Arthur Poole

Personal information
- Full name: Arthur Valentine Poole
- Born: 28 April 1878 Aston, Warwickshire, England
- Died: 11 April 1955 (aged 76) Invercargill, Southland, New Zealand

Domestic team information
- 1914/15–1920/21: Southland

Career statistics
| Competition | First-class |
| Matches | 6 |
| Runs scored | 223 |
| Batting average | 20.27 |
| 100s/50s | 0/1 |
| Top score | 77 |
| Balls bowled | 274 |
| Wickets | 7 |
| Bowling average | 21.85 |
| 5 wickets in innings | 0 |
| 10 wickets in match | 0 |
| Best bowling | 4/104 |
| Catches/stumpings | 3/– |
- Source: Cricinfo, 6 April 2017

= Arthur Poole (cricketer, born 1878) =

English cricketer

Arthur Valentine Poole (28 April 1878 – 11 April 1955) was a cricketer who played first-class cricket for Southland from the 1914–15 season until 1920–21.

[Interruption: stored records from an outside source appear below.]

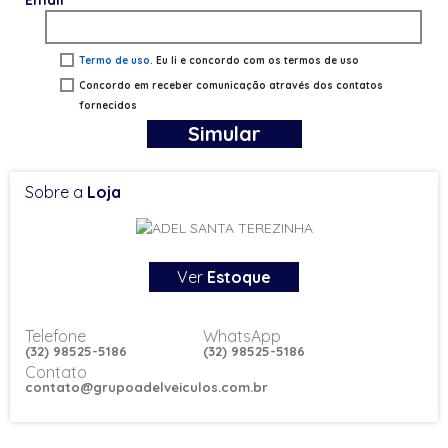
Email
Termo de uso.
Eu li e concordo com os termos de uso
Concordo em receber comunicação através dos contatos
fornecidos
Simular
Sobre a
Loja
Ver
Estoque
Telefone
WhatsApp
(32) 98525-5186
(32) 98525-5186
Contato
contato@grupoadelveiculos.com.br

A middle-order batsman and occasional bowler, Arthur Poole played in six of the eight matches Southland played in their brief period as a first-class team. He made their highest-ever score, 77 in the first innings against Otago in 1914–15, as well as top-scoring with 38 in the second innings. In the first innings he hit two sixes and 11 fours and reached his 50 in 40 minutes. He also top-scored for Southland with 24 in their last first-class match, against the touring Australians in 1920–21.

Poole's matches for Southland in non-first-class cricket extended from the match against Lord Hawke's XI in 1902–03 to the match against the touring Australians in 1927–28 just before he turned 50.

Poole was a timber merchant and managed a sawmilling company. He married Ella Maude Sheppard at St John's Church in Invercargill on 12 November 1902.